Exact reproduction of every record is required, and pictures are to be excluded.

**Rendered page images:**
%%

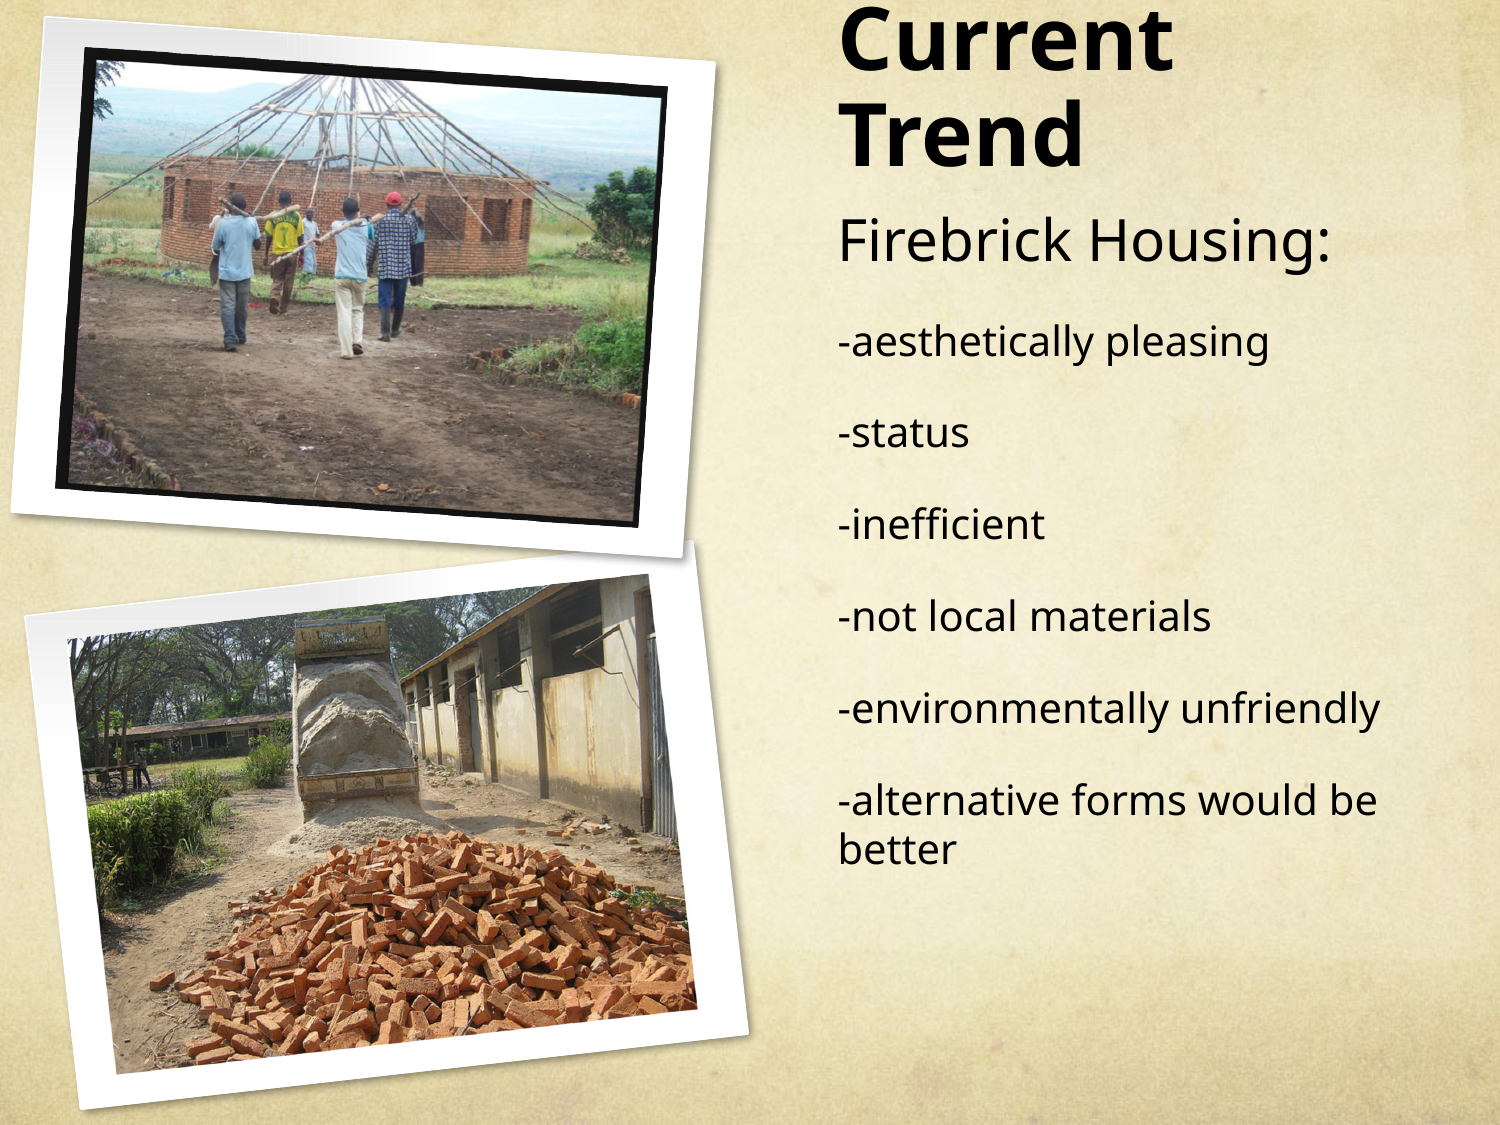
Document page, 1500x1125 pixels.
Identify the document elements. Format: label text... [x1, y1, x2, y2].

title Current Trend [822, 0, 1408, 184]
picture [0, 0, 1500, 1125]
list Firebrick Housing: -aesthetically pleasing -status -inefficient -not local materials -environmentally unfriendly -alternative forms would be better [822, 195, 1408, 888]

%%

**Answer section:**
Document page, 1500x1125 pixels.
Identify the document elements. Format: label text... [x1, y1, x2, y2].

title Current Trend [822, 0, 1408, 184]
picture [0, 0, 1500, 1125]
list Firebrick Housing: -aesthetically pleasing -status -inefficient -not local materials -environmentally unfriendly -alternative forms would be better [822, 195, 1408, 888]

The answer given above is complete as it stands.